As someone who has been CTO at a small company, senior leadership at a scaleup, and now middle management at a large co, I can tell you that what you are imagining is not structurally possible in our current system.

That's not say leaders here and there aren't thinking about what they're building and the macro effects, but you have to understand that unless you're bootstrapped and self-funded, even the most morally minded CEO is still beholden to investors who primarily care about money. You can only be as ethical as your board allows, and that primarily comes from profitability and financial success. In the good times its easy to talk a big game (eg. Google's "Don't be Evil"), but eventually competition comes for us all, and if your morality is hurting the bottom line you will be replaced. The backstop would be customer sentiment, but most buyers (whether B2B or B2C) are also not morally motivated. That's why free + ads is the dominant model, why micro payments failed despite years of techie hand-wringing, and paid consumer apps outside of streaming are vanishingly rare.

It's not all hopeless though. If things reach a high enough threshold of public sentiment then we can put legal and cultural pressure that will actually change things top-down. I think this is where AI is probably going as it's the most universally feared and hated impact across party lines that I have seen during my life, and the leaders in charge seem incredibly tone deaf about how it's being perceived, so I do expect regulation and softer forms of social enforcement to affect that trajectory. But if you're hoping for individual CEOs and leaders to fix our systemic problems, don't hold you're breath, they are just as replaceable as the workers under them.

> You can only be as ethical as your board allows

Personal integrity is something you control for yourself. Nobody "allows" you to have it. If we still taught this and more people lived by it, we'd have a lot fewer problems.

  • You're misunderstanding the point, a CEO's control of the company is contingent on the boards approval. Yes, of course you can hold the standard for yourself, but you serve at the pleasure of the board and investors. The system selects for amorality because the incentive is profit. I agree with your statement in general, but even if 95% of people live by that rule, there still is systematic pressure to select CEOs out of the other 5%, because then 401k go up (including yours and mine).

    • We should expect personal integrity from board members and investors as well. This is a social problem, and a very old one. The solutions that worked best (religion/morality codes or laws) are not popular today.

Problem statement
Restate the part of the comment on CEO ethics that begins at the words "That's not say" and stops after "are vanishingly rare.", swapping "investors" for "shareholders". The records were taken from a separate source.

(Extracted data entries)

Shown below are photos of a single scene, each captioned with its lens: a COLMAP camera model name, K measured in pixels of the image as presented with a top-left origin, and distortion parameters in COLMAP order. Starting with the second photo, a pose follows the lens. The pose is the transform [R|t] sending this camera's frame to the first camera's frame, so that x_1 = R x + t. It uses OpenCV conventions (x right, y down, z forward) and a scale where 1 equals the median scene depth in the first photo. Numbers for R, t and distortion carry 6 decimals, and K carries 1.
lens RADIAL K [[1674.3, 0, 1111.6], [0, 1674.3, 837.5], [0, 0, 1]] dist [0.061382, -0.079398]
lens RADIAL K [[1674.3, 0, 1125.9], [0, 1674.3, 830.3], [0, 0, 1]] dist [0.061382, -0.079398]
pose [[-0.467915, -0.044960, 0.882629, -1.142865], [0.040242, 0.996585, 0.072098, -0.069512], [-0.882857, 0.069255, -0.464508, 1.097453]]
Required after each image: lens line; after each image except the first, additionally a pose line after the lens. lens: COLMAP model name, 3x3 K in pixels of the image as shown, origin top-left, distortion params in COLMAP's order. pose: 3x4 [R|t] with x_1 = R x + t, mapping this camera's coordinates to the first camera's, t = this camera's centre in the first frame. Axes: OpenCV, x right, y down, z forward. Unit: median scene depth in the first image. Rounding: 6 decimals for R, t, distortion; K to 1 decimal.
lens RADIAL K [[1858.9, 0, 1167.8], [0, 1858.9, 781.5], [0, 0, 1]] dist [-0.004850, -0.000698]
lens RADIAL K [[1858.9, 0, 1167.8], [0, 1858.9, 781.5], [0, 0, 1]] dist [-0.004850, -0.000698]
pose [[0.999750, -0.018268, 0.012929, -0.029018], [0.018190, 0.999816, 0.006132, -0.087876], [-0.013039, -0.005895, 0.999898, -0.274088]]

Response to this exercise
That's not say leaders here and there aren't thinking about what they're building and the macro effects, but you have to understand that unless you're bootstrapped and self-funded, even the most morally minded CEO is still beholden to shareholders who primarily care about money. You can only be as ethical as your board allows, and that primarily comes from profitability and financial success. In the good times its easy to talk a big game (eg. Google's "Don't be Evil"), but eventually competition comes for us all, and if your morality is hurting the bottom line you will be replaced. The backstop would be customer sentiment, but most buyers (whether B2B or B2C) are also not morally motivated. That's why free + ads is the dominant model, why micro payments failed despite years of techie hand-wringing, and paid consumer apps outside of streaming are vanishingly rare.